** Data provided follows **

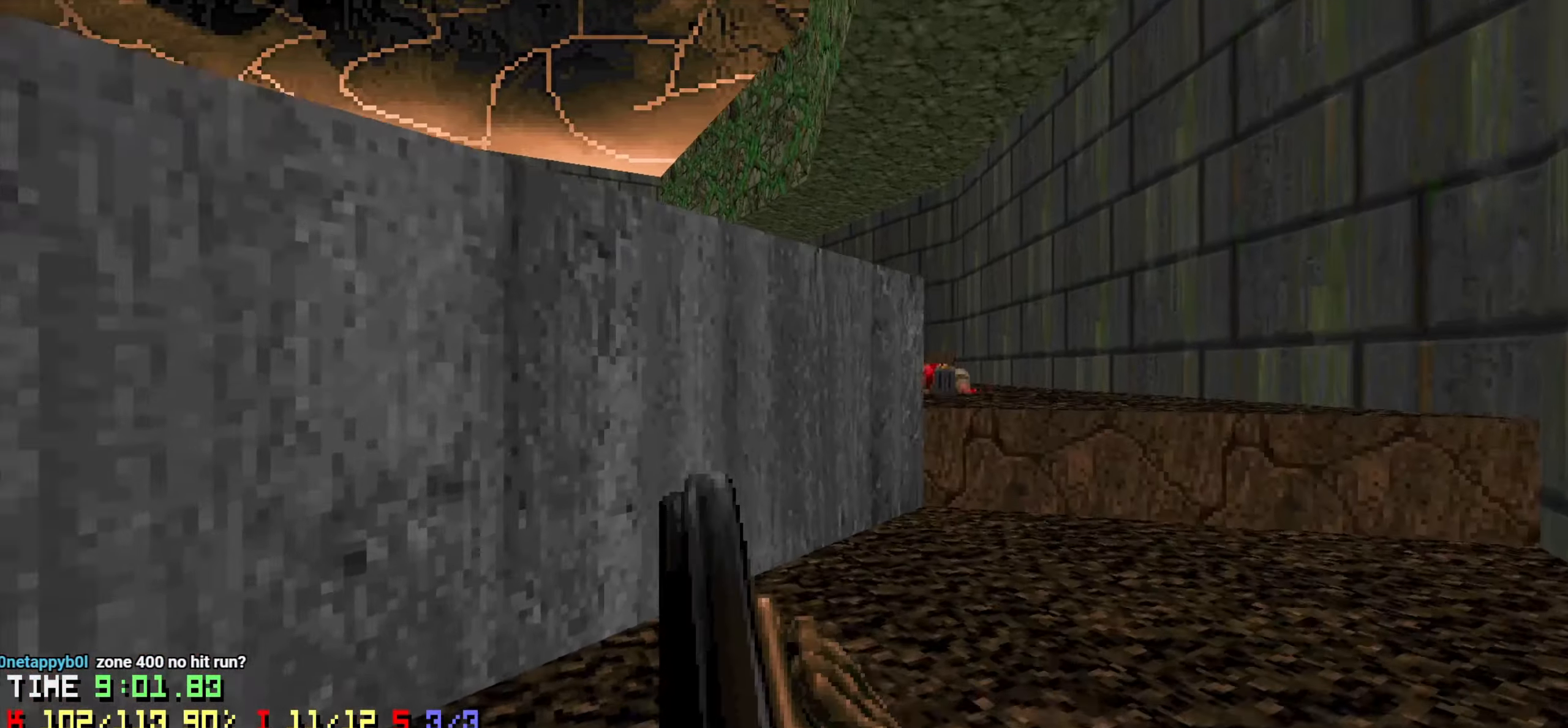
{"keys": [], "mouse": [], "mouse_move": "left", "events": [[66, "d", "up"], [116, "w", "up"], [166, "d", "down"], [300, "d", "up"], [350, "a", "down"], [483, "a", "up"]]}
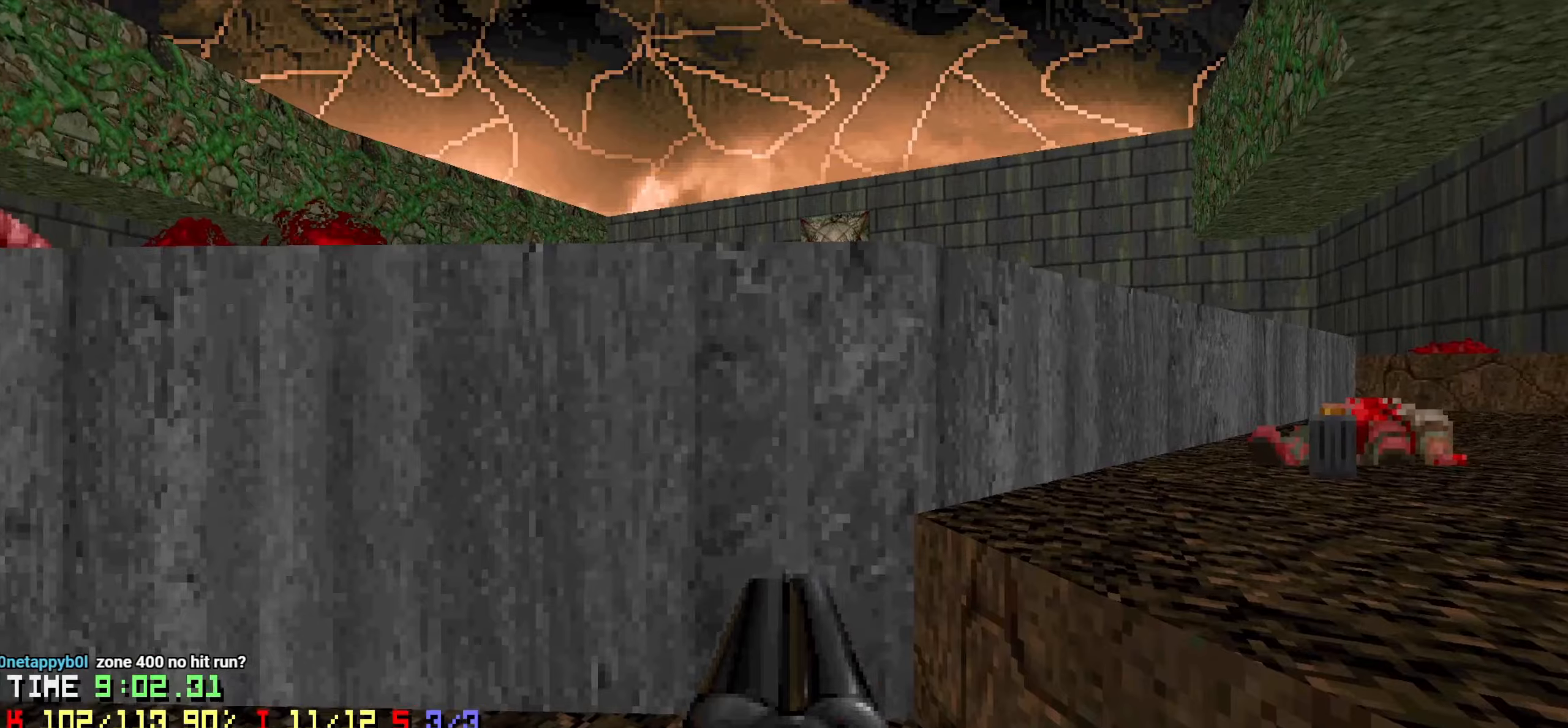
{"keys": ["w"], "mouse": [], "mouse_move": "up-right", "events": [[133, "d", "down"], [266, "d", "up"], [466, "w", "down"]]}
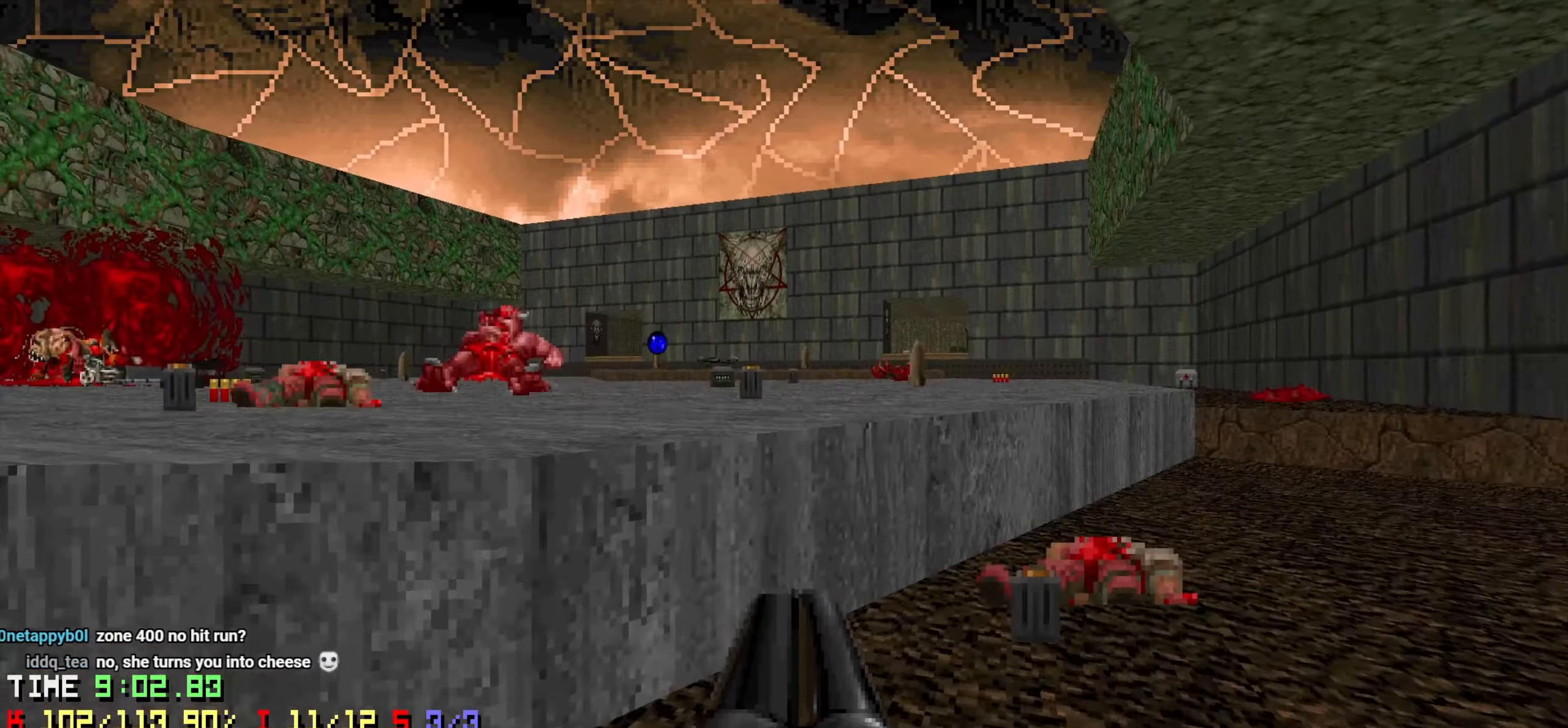
{"keys": ["a", "s"], "mouse": [], "mouse_move": "up-left", "events": [[100, "d", "down"], [233, "w", "up"], [333, "d", "up"], [383, "a", "down"], [383, "s", "down"]]}
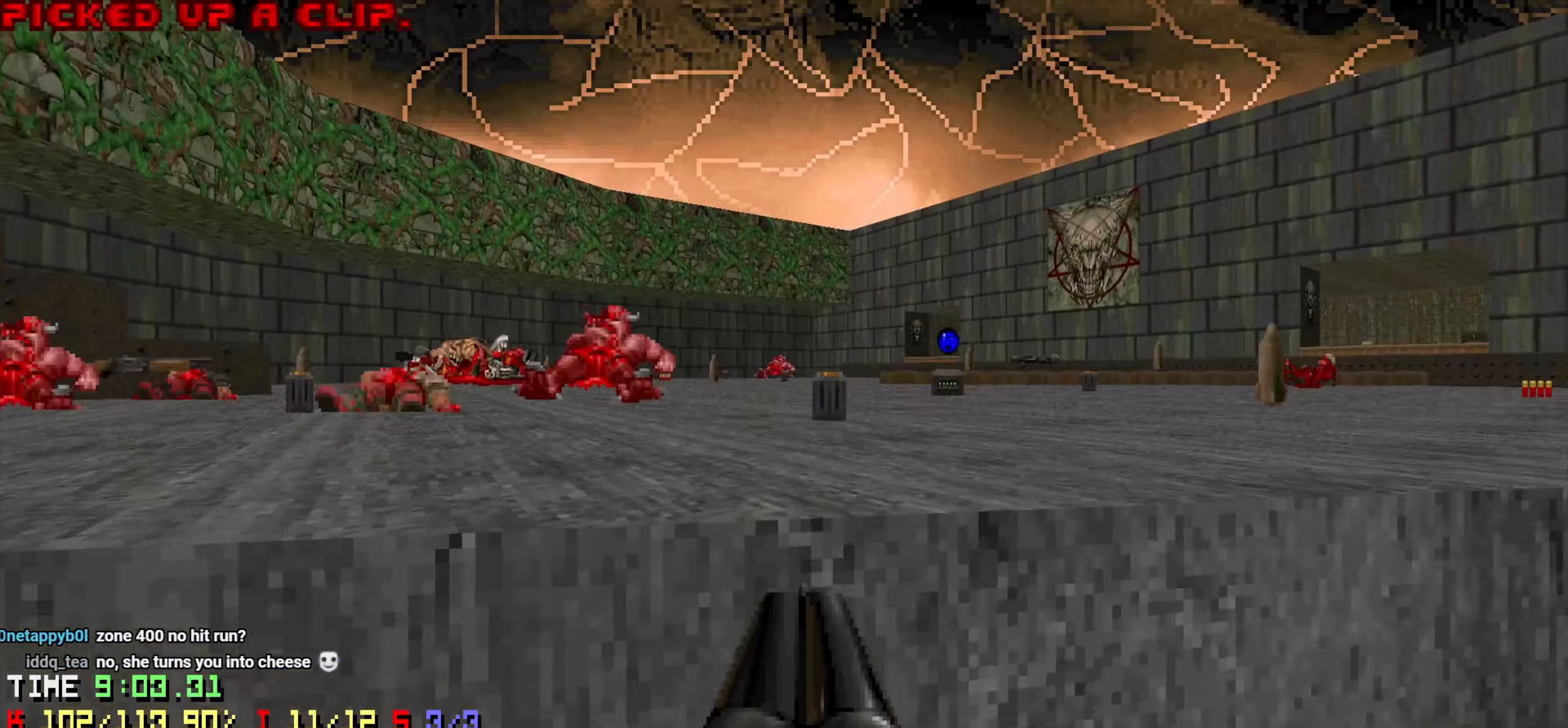
{"keys": ["w"], "mouse": [], "mouse_move": "up", "events": [[66, "s", "up"], [116, "a", "up"], [200, "d", "down"], [350, "w", "down"], [433, "d", "up"]]}
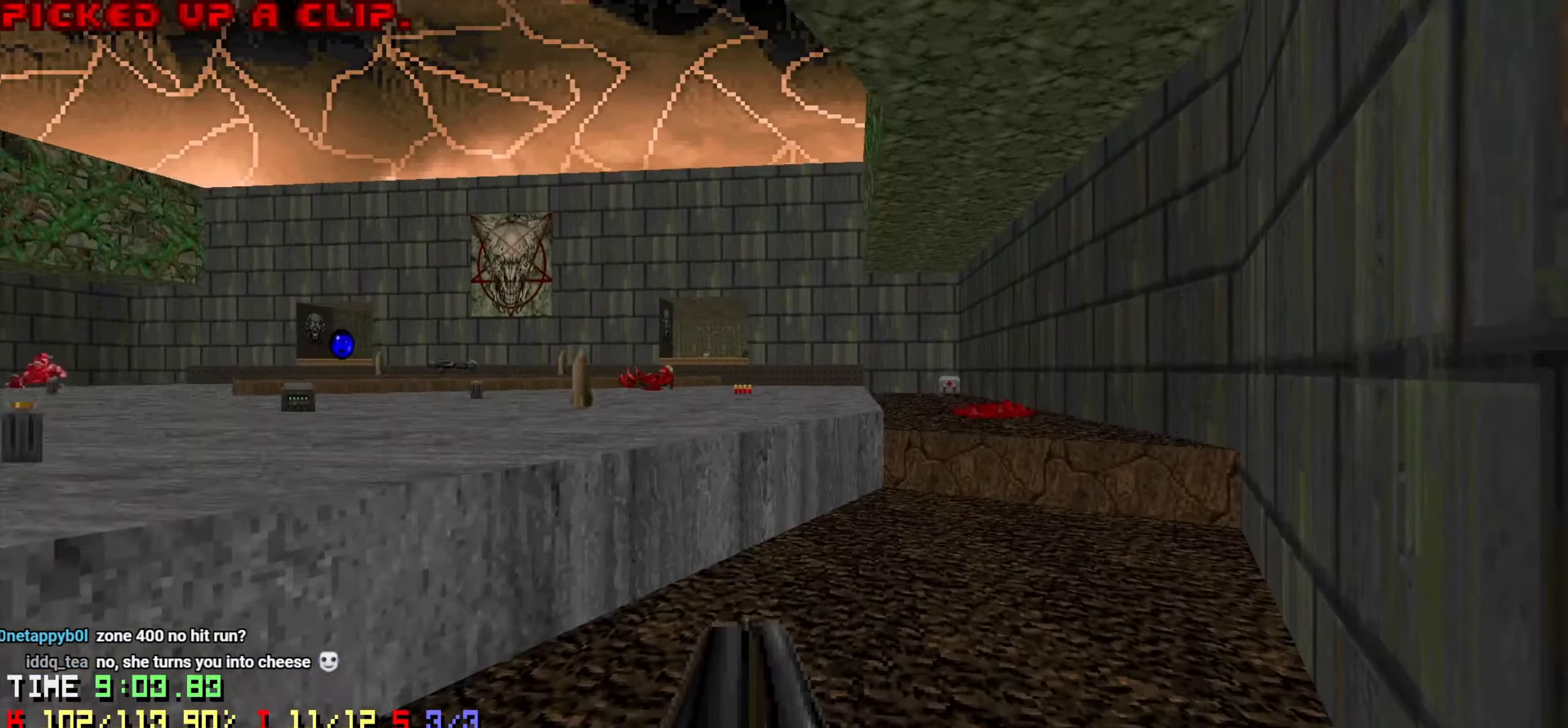
{"keys": ["w"], "mouse": [], "mouse_move": "left", "events": [[366, "e", "down"], [466, "e", "up"]]}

** End of Data provided **

● Exercise brief
Repeat the data exactly as written, but without the pictures.

● Response
{"keys": [], "mouse": [], "mouse_move": "left", "events": [[66, "d", "up"], [116, "w", "up"], [166, "d", "down"], [300, "d", "up"], [350, "a", "down"], [483, "a", "up"]]}
{"keys": ["w"], "mouse": [], "mouse_move": "up-right", "events": [[133, "d", "down"], [266, "d", "up"], [466, "w", "down"]]}
{"keys": ["a", "s"], "mouse": [], "mouse_move": "up-left", "events": [[100, "d", "down"], [233, "w", "up"], [333, "d", "up"], [383, "a", "down"], [383, "s", "down"]]}
{"keys": ["w"], "mouse": [], "mouse_move": "up", "events": [[66, "s", "up"], [116, "a", "up"], [200, "d", "down"], [350, "w", "down"], [433, "d", "up"]]}
{"keys": ["w"], "mouse": [], "mouse_move": "left", "events": [[366, "e", "down"], [466, "e", "up"]]}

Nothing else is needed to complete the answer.